I

 

Sur l'onde calme et noire où dorment les étoiles,

La blanche Ophélia flotte comme un grand lys,

Flotte très lentement, couchée en ses longs voiles.

On entend dans les bois lointains des hallalis.

 

Voici plus de mille ans que la triste Ophélie

Passe, fantôme blanc, sur le long fleuve noir ;

Voici plus de mille ans que sa douce folie

Murmure sa romance à la brise du soir.

 

Le vent baise ses seins et déploie en corolle

Ses grands voiles bercés mollement par les eaux.

Les saules frissonnants pleurent sur son épaule.

Sur son grand front rêveur s'inclinent les roseaux.

 

Les nénuphars froissés soupirent autour d'elle.

Elle éveille parfois, dans un aulne qui dort,

Quelque nid d'où s'échappe un petit frisson d'aile,

Un chant mystérieux tombe des astres d'or.

 

II

 

0 pâle Ophélia, belle comme la neige,

Oui, tu mourus, enfant, par un fleuve emporté !

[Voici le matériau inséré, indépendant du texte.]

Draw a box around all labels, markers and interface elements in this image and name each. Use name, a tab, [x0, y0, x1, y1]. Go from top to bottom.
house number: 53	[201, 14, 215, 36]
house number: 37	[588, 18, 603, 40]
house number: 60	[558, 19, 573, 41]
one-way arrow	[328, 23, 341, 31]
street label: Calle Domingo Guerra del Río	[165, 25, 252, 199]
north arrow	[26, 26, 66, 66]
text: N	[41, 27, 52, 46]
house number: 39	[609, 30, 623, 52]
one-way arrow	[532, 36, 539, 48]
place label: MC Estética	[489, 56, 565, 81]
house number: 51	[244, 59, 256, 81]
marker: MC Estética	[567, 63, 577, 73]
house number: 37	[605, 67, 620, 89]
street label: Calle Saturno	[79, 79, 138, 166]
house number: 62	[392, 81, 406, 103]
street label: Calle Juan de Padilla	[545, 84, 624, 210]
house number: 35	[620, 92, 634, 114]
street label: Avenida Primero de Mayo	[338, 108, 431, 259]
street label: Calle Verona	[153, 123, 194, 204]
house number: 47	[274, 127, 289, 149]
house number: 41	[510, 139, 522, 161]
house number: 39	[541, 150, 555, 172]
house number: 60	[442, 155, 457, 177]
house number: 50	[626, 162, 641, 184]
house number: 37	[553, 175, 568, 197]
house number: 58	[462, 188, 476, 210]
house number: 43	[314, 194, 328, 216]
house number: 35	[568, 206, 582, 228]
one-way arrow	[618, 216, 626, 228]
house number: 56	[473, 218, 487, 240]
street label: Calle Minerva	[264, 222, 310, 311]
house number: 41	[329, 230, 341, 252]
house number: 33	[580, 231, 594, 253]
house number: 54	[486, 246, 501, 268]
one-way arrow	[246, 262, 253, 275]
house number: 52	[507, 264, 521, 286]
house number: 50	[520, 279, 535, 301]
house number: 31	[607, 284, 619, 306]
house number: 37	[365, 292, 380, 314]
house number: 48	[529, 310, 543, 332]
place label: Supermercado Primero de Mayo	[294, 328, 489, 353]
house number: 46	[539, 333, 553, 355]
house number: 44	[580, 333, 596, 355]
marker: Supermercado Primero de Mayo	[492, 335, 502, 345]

C'est que les vents tombant des grands monts de Norvège

T'avaient parlé tout bas de l'âpre liberté.

 

C'est qu'un souffle inconnu, fouettant ta chevelure,

A ton esprit rêveur portait d'étranges bruits ;

Que ton cœur entendait la voix de la Nature

Dans les plaintes de l'arbre et les soupirs des nuits.

 

C'est que la voix des mers, comme un immense râle,

Brisait ton sein d'enfant trop humain et trop doux ;

C'est qu'un matin d'avril un beau cavalier pâle,

Un pauvre fou, s'assit muet à tes genoux.

 

Ciel, Amour, Liberté : quel rêve, ô pauvre Folle !

Tu te fondais en lui comme une neige au feu.

Tes grandes visions étranglaient ta parole.

— Et l'Infini terrible effara ton œil bleu.

 

III

 

Et le Poète dit qu'aux rayons des étoiles

Tu viens chercher, la nuit, les fleurs que tu cueillis,

Et qu'il a vu sur l'eau, couchée en ses longs voiles,

La blanche Ophélia flotter, comme un grand lys.